We recently upgraded from an old Linux server running Samba to Server 2003. All of our clients are Windows 98 virtual machines, and heavily access the server for file services. ~95% of the time, there are no problems and all runs smoothly ... but at least once per day per machine, and sometimes much more frequently, the network shares become inaccessible from a program until the user clicks on the drive through explorer (which sometimes takes 10-20 seconds to access when the system is in this state). The problem is that soon after connectivity to the shares is lost, our legacy 16bit app typically freezes and locks Win98 ... which also corrupts data.
We've already disabled the autodisconnect feature on Server 2003, Win98 has all the patches, and the newest DSClient (with patches) is applied on Win98.
The only universal symptom we've noticed is that when a network share becomes inaccessible/frozen from DOS the shared drive shows up as 1.99GB instead of 135GB in explorer. For example:
Both servers have 135GB RAID arrays, and typically show up as 135GB. The moment the network share become patchy, we took this screen shot. This symptom seems to always happen right before the Win98 app comes down, can happen anywhere from 2 minutes to 8 hours after logging in, and occurs on all 38 of our Win98 VMs (some of which were built differently or use a different VM player just to see if that was the problem).
Any ideas?
BTW - We cannot move to 2000/XP/etc for this legacy app because it is DOS-based and uses printer interrupts and such. We're in the process of writing a replacement, but that won't be ready for another 10-11 months.
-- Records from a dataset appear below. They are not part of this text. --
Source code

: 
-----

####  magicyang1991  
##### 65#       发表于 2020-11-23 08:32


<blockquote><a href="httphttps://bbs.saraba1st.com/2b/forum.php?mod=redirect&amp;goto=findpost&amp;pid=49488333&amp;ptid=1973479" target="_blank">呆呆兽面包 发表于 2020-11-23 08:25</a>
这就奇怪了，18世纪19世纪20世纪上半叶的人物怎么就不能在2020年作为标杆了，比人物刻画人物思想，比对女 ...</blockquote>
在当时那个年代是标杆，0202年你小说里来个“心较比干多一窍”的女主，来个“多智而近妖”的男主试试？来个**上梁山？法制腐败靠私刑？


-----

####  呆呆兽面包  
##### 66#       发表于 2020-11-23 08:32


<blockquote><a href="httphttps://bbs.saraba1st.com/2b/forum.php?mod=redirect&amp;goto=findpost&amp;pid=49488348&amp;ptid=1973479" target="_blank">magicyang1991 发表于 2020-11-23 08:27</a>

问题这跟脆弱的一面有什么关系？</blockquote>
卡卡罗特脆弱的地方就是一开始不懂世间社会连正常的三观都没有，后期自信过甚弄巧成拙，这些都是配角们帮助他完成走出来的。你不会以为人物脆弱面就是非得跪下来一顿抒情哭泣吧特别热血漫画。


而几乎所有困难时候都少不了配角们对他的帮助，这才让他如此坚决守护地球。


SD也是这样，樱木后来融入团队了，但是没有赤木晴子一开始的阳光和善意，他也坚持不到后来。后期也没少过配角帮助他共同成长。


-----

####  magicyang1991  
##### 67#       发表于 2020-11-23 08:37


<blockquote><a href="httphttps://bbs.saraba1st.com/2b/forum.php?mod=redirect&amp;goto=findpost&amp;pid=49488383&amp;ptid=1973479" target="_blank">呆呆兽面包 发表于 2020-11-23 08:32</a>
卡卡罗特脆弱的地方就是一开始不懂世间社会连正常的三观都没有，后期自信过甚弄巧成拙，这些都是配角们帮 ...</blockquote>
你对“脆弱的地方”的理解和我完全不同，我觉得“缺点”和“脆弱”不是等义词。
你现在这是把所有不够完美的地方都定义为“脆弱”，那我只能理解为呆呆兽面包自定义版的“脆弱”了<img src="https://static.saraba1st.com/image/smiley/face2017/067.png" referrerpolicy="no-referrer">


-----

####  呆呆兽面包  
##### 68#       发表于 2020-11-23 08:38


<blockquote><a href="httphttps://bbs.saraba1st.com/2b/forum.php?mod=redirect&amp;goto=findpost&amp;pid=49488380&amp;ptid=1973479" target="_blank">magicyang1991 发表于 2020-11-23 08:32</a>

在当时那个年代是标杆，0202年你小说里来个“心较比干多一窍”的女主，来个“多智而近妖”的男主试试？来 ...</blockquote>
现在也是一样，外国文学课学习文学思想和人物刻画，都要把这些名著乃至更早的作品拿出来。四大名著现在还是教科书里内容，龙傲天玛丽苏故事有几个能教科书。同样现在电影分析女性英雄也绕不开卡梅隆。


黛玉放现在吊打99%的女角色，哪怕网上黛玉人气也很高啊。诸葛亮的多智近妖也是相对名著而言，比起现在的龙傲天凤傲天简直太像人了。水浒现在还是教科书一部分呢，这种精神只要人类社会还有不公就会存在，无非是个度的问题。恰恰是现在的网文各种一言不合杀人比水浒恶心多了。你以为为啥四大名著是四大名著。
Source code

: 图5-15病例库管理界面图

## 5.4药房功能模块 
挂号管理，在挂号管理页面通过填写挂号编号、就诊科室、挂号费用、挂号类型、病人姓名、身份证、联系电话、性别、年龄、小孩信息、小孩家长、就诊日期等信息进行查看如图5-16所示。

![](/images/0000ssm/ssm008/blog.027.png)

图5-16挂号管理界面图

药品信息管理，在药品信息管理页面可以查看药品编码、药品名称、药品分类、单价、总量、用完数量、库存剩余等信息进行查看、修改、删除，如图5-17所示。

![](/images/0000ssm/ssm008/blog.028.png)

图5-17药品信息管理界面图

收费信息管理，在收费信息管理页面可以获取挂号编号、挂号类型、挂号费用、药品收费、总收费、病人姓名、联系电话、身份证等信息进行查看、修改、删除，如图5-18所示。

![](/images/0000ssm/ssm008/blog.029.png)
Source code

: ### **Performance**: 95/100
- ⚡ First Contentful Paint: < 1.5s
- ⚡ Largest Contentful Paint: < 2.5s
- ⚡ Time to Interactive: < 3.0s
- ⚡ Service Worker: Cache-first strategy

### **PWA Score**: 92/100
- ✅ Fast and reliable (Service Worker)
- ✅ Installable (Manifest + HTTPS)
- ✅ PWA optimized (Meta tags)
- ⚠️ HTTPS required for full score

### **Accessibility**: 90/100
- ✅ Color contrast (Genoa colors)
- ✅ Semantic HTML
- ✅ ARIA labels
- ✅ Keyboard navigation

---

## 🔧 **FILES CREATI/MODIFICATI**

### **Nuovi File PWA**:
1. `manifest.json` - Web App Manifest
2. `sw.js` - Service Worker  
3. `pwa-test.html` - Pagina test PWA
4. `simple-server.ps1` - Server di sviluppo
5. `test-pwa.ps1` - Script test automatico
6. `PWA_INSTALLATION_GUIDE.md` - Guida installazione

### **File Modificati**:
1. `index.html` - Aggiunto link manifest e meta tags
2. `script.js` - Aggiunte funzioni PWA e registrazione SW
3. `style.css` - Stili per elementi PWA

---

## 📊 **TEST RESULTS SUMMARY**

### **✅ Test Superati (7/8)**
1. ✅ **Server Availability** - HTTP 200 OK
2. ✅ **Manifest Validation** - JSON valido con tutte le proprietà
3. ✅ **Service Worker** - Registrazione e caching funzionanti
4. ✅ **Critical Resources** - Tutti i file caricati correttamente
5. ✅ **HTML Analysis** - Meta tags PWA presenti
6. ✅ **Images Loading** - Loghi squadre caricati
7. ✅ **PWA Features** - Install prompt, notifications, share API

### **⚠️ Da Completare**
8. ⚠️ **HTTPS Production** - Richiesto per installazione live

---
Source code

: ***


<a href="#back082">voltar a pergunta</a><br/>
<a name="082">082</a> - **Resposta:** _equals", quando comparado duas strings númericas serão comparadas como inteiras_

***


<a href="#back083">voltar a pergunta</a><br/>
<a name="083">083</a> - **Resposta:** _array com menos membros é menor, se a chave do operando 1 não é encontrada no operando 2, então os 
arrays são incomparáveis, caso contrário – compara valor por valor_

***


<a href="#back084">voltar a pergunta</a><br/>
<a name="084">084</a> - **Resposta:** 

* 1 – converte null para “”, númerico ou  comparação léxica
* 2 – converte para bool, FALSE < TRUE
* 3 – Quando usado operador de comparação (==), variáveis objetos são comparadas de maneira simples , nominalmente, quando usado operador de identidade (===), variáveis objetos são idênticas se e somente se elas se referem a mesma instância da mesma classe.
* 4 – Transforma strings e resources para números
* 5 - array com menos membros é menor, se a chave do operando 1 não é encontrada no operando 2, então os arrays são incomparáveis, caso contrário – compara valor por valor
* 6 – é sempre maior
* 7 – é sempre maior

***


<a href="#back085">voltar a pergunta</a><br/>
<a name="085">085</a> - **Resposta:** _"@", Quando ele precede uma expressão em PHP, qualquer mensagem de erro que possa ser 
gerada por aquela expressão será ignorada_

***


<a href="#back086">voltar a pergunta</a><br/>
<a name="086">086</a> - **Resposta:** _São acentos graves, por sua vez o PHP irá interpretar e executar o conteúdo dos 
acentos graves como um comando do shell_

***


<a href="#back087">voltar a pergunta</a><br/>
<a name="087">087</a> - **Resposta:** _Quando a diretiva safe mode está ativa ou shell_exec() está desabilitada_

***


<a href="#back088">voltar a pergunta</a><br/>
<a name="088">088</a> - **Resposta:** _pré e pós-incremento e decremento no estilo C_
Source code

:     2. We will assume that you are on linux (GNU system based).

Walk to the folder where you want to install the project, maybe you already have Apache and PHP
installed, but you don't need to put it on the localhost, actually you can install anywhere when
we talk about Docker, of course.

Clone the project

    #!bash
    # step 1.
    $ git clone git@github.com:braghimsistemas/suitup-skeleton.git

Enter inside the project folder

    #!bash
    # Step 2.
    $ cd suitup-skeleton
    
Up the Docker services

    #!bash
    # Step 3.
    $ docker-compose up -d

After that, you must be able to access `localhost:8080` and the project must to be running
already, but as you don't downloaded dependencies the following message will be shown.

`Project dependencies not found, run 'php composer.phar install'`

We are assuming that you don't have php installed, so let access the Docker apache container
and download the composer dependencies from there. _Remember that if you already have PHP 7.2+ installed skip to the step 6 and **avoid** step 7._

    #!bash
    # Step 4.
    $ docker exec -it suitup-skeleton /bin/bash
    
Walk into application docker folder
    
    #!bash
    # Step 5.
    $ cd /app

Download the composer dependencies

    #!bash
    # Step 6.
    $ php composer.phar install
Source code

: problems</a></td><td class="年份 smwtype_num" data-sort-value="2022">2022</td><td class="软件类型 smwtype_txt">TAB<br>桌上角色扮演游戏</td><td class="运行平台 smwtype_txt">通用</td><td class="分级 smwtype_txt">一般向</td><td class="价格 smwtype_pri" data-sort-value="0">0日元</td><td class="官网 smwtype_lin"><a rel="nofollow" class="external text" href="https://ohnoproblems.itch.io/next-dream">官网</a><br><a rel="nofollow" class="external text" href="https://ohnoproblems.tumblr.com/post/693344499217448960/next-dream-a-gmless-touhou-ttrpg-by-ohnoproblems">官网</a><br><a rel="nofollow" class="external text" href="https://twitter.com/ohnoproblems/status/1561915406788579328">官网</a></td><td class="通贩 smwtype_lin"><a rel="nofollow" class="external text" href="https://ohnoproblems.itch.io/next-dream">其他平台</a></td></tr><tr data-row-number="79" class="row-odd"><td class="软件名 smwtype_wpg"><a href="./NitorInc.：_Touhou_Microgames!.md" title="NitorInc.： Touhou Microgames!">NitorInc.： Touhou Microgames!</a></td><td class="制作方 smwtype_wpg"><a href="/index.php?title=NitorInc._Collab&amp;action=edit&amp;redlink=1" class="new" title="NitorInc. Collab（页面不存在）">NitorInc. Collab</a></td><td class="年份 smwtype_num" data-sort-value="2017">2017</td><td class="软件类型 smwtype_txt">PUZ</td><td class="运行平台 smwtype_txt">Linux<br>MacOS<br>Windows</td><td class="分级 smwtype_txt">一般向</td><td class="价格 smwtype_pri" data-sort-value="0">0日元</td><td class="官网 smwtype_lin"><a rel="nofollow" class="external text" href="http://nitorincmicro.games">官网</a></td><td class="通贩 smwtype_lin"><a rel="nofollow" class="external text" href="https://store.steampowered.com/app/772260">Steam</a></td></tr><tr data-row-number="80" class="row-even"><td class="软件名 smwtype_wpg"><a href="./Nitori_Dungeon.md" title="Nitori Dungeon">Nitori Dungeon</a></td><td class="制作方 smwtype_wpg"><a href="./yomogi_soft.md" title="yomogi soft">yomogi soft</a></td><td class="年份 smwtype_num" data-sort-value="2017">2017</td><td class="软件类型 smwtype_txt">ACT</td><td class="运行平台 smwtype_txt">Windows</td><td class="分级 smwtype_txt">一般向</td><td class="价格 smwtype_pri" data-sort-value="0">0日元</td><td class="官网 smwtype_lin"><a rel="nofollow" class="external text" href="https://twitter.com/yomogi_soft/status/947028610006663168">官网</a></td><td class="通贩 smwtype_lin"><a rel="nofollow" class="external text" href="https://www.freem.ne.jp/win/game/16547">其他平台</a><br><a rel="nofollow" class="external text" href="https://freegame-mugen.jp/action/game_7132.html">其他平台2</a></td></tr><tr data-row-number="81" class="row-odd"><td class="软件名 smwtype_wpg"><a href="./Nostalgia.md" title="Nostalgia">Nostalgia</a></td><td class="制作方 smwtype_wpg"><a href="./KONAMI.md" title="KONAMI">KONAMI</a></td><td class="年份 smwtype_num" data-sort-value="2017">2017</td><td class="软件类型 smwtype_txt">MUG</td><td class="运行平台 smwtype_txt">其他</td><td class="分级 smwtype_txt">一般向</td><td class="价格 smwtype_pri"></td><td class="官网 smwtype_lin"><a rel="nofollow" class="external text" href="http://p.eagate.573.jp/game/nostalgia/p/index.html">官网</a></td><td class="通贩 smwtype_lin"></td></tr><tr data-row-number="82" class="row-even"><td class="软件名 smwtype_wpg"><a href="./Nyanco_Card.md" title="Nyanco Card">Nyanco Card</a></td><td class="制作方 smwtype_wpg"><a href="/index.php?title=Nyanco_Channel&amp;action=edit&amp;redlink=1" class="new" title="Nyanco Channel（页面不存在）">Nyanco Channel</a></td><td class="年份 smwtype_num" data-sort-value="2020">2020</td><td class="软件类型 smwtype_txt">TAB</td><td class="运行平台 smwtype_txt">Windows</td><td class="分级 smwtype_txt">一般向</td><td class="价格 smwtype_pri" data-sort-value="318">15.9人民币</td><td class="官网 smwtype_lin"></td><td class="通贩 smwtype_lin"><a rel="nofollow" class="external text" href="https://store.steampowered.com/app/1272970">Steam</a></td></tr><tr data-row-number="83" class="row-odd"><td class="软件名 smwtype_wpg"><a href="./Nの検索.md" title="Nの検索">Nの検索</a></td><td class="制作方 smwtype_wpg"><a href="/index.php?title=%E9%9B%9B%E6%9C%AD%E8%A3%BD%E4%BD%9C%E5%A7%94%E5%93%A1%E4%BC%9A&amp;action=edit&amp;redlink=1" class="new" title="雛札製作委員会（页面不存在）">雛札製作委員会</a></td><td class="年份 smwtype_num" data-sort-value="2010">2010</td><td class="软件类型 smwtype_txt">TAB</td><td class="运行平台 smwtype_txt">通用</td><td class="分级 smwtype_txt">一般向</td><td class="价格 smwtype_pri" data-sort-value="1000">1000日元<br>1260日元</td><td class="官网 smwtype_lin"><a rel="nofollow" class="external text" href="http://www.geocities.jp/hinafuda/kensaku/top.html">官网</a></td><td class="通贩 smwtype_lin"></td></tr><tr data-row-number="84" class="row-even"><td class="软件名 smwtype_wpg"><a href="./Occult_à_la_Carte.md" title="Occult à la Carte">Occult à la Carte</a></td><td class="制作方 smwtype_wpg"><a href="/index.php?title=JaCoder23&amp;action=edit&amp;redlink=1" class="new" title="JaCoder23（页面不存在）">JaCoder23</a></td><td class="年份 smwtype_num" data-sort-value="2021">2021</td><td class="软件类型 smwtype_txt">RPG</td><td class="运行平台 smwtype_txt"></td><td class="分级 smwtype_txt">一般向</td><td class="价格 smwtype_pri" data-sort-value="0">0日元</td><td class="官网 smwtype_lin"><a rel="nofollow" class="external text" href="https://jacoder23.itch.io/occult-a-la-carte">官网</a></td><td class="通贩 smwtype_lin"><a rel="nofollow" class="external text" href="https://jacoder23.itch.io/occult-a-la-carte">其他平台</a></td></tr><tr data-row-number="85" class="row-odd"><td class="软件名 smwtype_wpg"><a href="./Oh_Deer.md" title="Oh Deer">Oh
This may be a simplistic solution, but why not stage a Linux VM, running Samba, to host your files. Your post indicates that you were previously running Samba, so hopefully you have the old configuration backed up. Since you only need a short-term solution, it doesn't seem worth the effort to debug older Windows 98 clients connecting to a Windows 2003 server.
We ended up resolving this by switching to a newer version of VMWare.